#### Entries shown
■ ■ ■ ■ ■

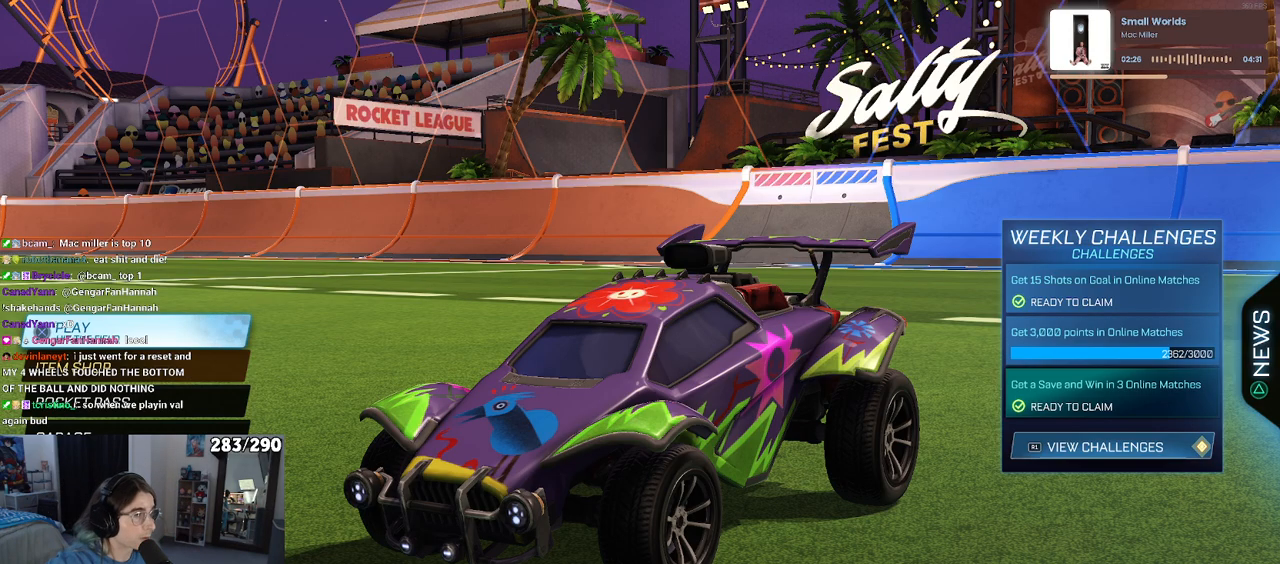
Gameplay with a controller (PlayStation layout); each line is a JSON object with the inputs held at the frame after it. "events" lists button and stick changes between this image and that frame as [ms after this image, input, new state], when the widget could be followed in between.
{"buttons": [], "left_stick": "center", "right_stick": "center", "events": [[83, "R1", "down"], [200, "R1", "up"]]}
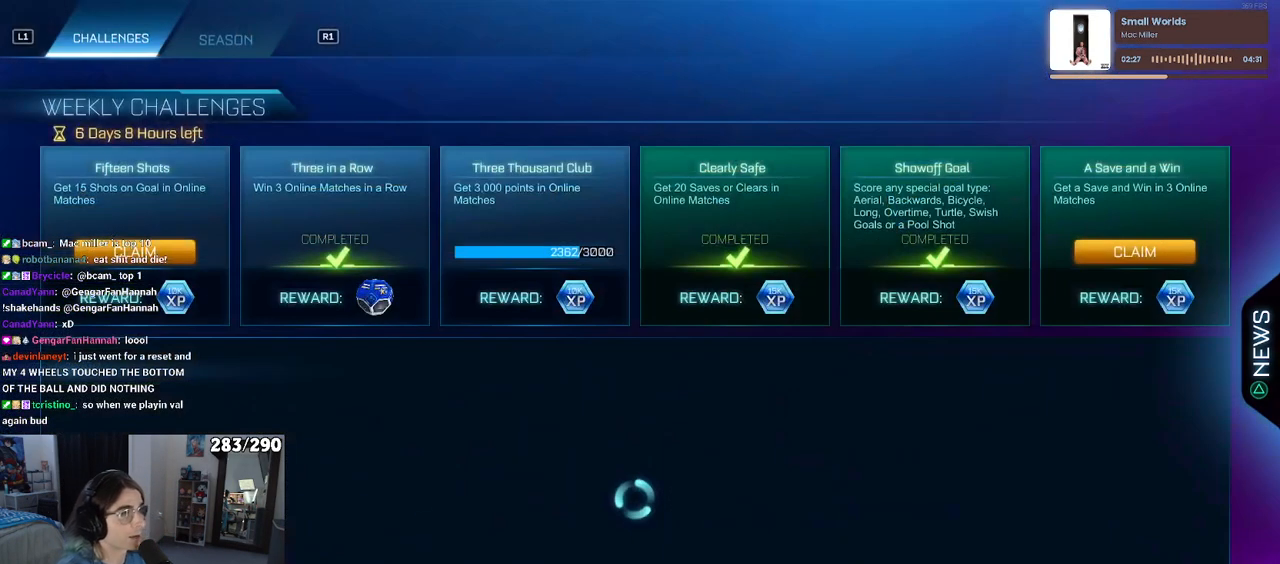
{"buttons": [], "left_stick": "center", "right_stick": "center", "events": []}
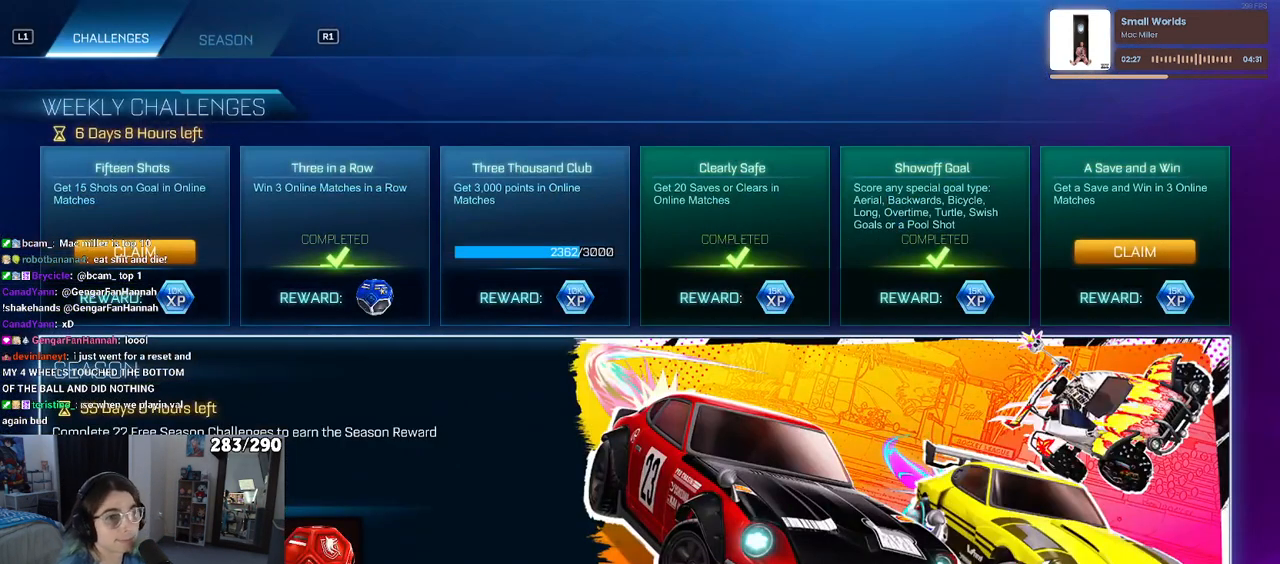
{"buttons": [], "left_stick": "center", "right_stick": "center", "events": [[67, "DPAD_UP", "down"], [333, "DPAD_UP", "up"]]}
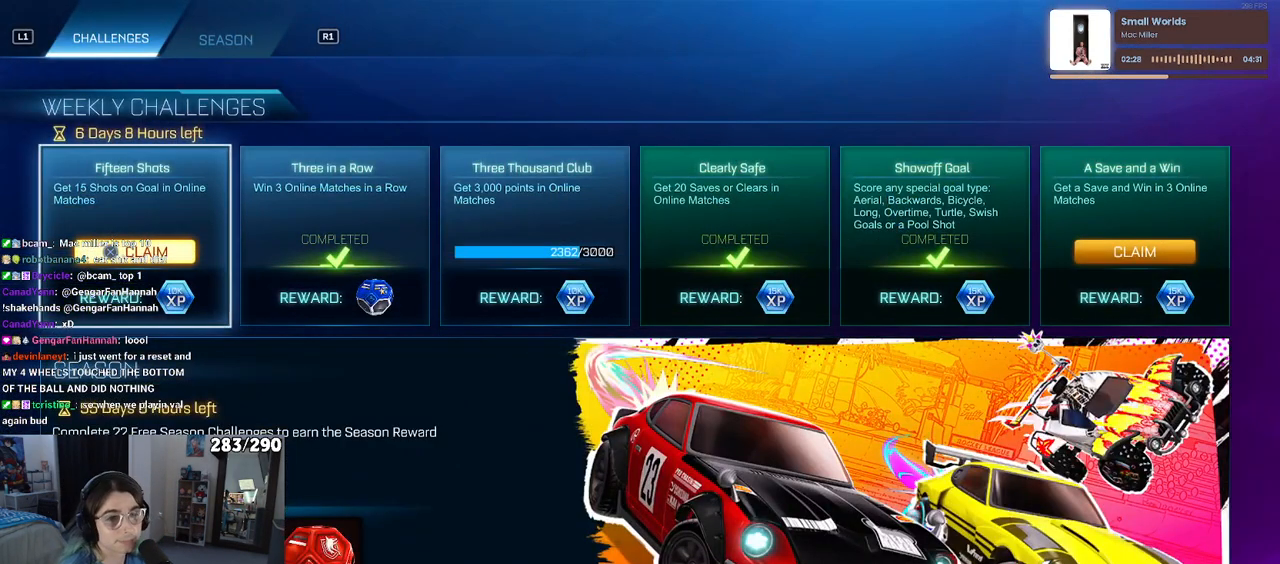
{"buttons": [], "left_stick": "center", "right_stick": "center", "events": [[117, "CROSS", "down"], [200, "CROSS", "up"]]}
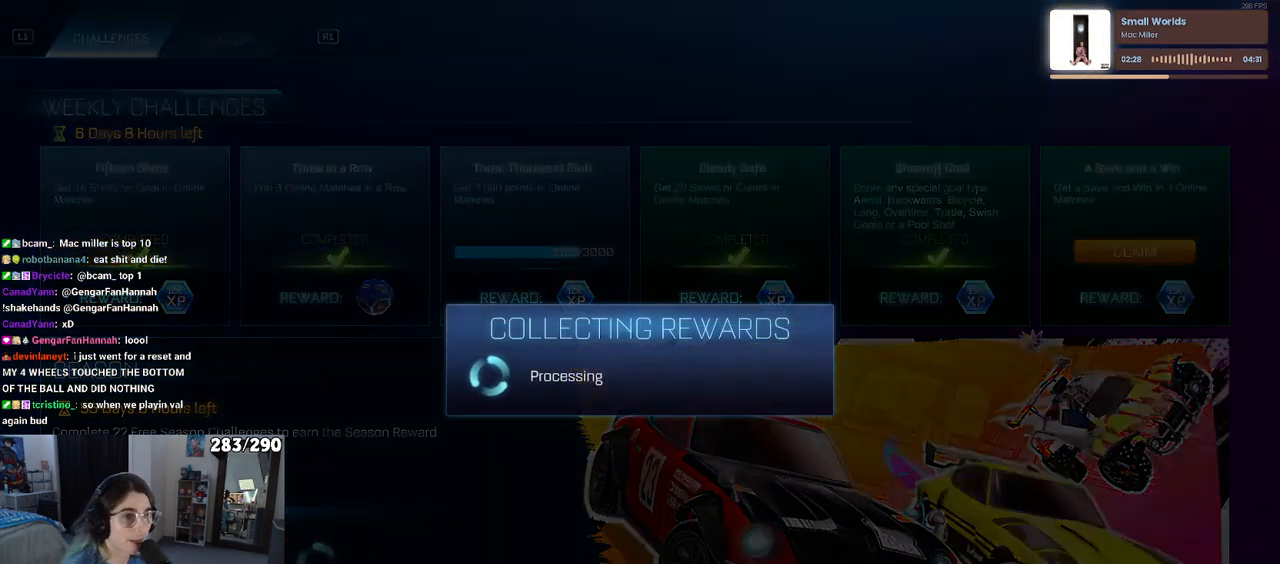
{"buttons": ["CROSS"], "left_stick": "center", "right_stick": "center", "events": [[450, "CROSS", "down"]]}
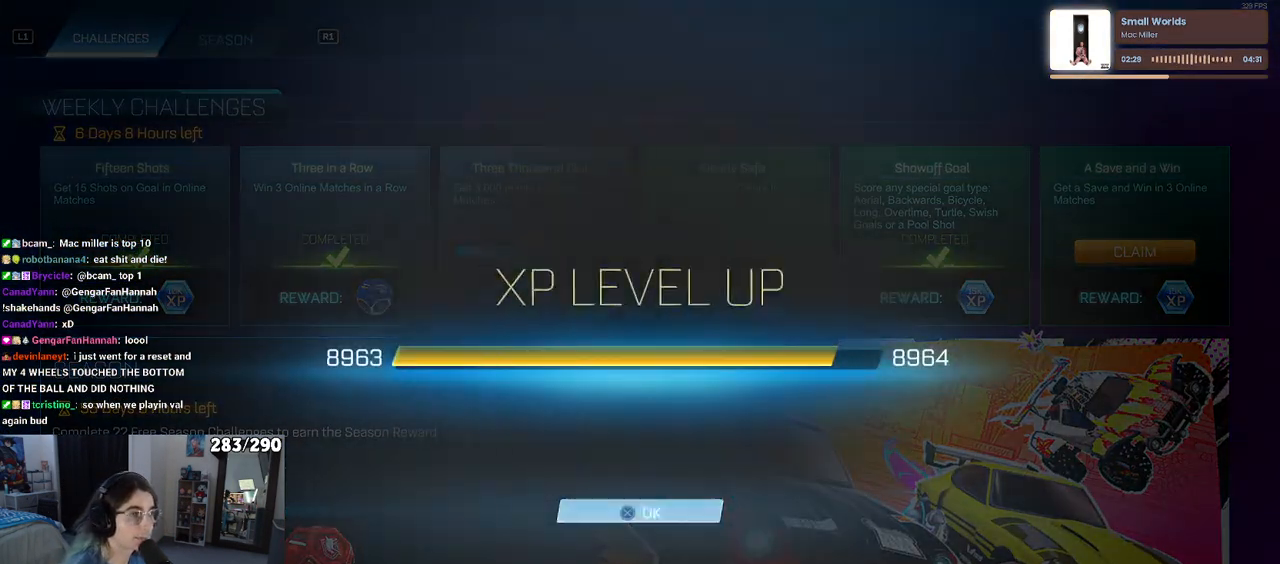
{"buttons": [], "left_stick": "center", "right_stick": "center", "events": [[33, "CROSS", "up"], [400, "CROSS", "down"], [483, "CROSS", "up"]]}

■ ■ ■ ■ ■

#### Directions
Work through the records above line by line and count those that hold the string "CROSS". Give only the result.

#### Response below
3